THE TASK. Count the lines below that contain the word "Reading", and give only the number.

SUPPLIED ENTRIES.

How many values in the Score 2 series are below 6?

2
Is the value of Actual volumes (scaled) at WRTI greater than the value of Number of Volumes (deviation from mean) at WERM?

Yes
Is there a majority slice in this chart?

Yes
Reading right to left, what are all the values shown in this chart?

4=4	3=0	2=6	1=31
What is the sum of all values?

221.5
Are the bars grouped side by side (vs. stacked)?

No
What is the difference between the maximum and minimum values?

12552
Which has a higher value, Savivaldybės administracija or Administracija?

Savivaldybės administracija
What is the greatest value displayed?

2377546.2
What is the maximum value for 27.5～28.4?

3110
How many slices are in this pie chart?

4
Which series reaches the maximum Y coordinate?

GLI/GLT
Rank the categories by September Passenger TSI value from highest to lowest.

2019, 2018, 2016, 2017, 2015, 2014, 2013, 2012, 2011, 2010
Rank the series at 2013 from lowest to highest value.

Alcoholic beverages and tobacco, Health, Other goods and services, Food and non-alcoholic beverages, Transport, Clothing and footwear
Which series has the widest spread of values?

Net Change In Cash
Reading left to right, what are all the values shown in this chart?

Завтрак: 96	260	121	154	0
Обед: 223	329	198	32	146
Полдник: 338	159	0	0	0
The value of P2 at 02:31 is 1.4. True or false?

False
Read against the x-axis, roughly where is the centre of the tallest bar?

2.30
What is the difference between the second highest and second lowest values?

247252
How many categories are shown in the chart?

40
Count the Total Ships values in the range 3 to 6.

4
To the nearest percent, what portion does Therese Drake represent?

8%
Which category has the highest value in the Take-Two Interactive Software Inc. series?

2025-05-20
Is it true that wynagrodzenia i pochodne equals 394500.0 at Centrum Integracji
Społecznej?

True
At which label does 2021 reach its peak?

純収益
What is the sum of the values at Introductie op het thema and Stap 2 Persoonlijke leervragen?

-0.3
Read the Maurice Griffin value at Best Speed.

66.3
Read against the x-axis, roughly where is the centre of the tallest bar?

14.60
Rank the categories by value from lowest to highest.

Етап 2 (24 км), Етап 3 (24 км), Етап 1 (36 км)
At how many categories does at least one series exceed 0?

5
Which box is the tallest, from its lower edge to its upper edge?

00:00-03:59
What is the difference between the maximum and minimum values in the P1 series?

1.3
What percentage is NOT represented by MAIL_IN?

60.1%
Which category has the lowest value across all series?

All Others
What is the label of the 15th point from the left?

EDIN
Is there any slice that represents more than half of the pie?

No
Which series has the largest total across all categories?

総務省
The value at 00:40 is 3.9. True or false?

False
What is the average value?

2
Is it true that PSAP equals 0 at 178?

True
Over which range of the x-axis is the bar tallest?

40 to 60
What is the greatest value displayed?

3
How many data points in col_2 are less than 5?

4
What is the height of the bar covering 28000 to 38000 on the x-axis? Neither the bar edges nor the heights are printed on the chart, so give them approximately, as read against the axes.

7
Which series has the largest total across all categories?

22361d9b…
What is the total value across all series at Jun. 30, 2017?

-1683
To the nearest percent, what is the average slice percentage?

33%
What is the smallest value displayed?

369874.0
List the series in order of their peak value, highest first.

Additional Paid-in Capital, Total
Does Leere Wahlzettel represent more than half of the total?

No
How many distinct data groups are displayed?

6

WRITTEN ANSWER. 2